I am a CS student learning about neural nets. Currently I am confused about how to train a neural net in batches. If I calculate error in a batch, I will get a vector of errors e.g. real1 - predicted1, real2 - predicted2, etc... How do I then calculate a single gradient value to adjust the weights with?
This is known as stochastic gradient descent. I suggest you read some background material on stochastic gradient descent; then I think you will understand. There is lots written on that subject in many standard places.
In standard gradient descent, we let $E(w)$ denote the total error across all training samples (as a function of the weights $w$), compute the gradient of $E(w)$ (with respect to $w$), and use that gradient to update the weights.

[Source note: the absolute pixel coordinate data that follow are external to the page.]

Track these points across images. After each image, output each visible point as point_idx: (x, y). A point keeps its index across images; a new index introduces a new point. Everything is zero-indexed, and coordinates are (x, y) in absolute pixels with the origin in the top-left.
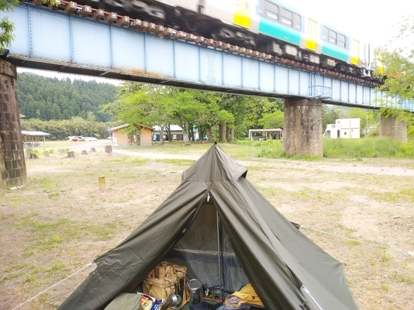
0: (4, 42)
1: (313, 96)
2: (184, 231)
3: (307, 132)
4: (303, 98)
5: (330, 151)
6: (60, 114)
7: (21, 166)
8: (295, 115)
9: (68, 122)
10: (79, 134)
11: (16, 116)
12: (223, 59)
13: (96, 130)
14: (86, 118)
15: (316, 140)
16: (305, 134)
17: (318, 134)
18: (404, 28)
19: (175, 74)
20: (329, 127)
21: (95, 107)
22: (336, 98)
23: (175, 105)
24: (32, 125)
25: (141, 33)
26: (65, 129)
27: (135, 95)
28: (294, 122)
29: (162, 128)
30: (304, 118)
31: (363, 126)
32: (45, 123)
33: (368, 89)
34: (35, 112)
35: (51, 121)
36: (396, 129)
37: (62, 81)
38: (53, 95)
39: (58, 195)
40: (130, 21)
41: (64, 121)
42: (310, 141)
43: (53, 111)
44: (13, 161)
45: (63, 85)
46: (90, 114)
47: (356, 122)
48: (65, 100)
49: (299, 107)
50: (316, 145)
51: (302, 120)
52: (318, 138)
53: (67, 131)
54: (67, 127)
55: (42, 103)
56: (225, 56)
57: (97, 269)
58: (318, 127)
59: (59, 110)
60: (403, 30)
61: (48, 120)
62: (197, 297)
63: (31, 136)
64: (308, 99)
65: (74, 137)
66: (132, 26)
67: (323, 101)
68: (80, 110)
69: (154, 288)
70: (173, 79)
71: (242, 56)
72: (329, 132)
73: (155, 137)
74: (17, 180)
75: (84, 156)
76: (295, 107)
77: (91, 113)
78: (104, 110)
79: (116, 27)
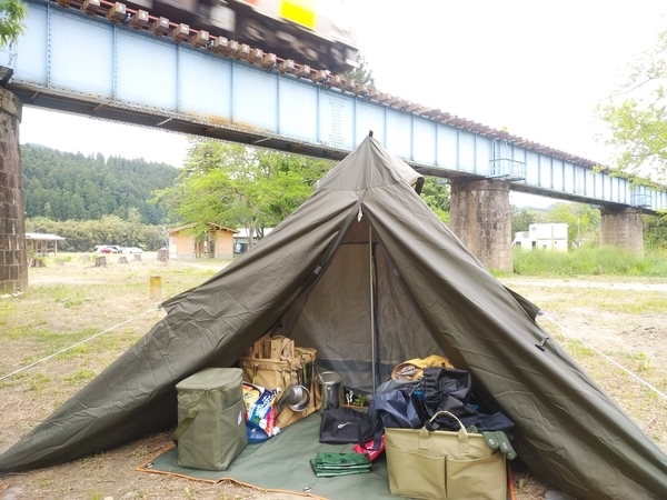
0: (7, 37)
1: (496, 175)
2: (316, 272)
3: (488, 233)
4: (482, 178)
5: (523, 266)
6: (84, 210)
7: (20, 261)
8: (468, 204)
9: (96, 224)
10: (114, 243)
11: (16, 179)
12: (355, 109)
13: (141, 237)
14: (125, 217)
15: (501, 246)
16: (484, 235)
17: (505, 236)
18: (637, 72)
19: (278, 127)
20: (519, 236)
21: (141, 201)
22: (532, 181)
23: (275, 192)
24: (36, 227)
25: (227, 60)
26: (90, 235)
27: (209, 175)
28: (467, 217)
29: (252, 231)
30: (482, 210)
31: (572, 236)
32: (59, 225)
33: (582, 170)
34: (43, 207)
35: (67, 222)
36: (627, 236)
37: (89, 159)
38: (74, 180)
39: (80, 303)
40: (210, 39)
41: (90, 221)
42: (492, 246)
43: (71, 205)
44: (7, 253)
45: (91, 165)
46: (133, 211)
47: (562, 230)
48: (92, 188)
49: (474, 193)
50: (502, 254)
51: (479, 213)
52: (505, 243)
53: (94, 238)
54: (94, 231)
55: (56, 193)
56: (359, 105)
57: (166, 319)
58: (505, 226)
59: (82, 204)
60: (635, 75)
61: (64, 219)
62: (333, 401)
63: (35, 241)
64: (490, 180)
65: (105, 247)
66: (213, 47)
67: (513, 185)
68: (117, 204)
69: (262, 373)
70: (274, 135)
71: (385, 107)
72: (519, 243)
73: (238, 247)
74: (11, 284)
75: (122, 265)
76: (468, 192)
77: (134, 209)
78: (157, 199)
79: (187, 47)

In stochastic gradient descent (in its simplest form), we pick a single training sample at random, let $E_1(w)$ compute the error on just that training sample (as a function of the weights $w$), compute the gradient of $E_1$ (with respect to $w$), and use that to update the weights. We repeat this many times. In each iteration, we pick a different randomly chosen training sample.
$E_1(w)$ can be thought of as a noisy approximation to $E(w) $, so the gradient of $E_1(w)$ can be thought of as an approximation to the gradient of $E(w)$. Thus, in each iteration of stochastic gradient descent, we are moving in a direction that is roughly correlated with the direction standard gradient descent will take, but with some noise; over enough iterations, hopefully this noise will average out. A crude intuition might be that $kn$ iterations of stochastic gradient descent are roughly comparable to $k$ iterations of standard gradient descent, if $n$ is the number of samples in the training set.
Stochastic gradient descent with batches is a more sophisticated form of stochastic gradient descent, where we randomly choose a batch of training samples (more than one sample, but less than all of them), sum the total error across the batch, compute the gradient, and use that to update the weights.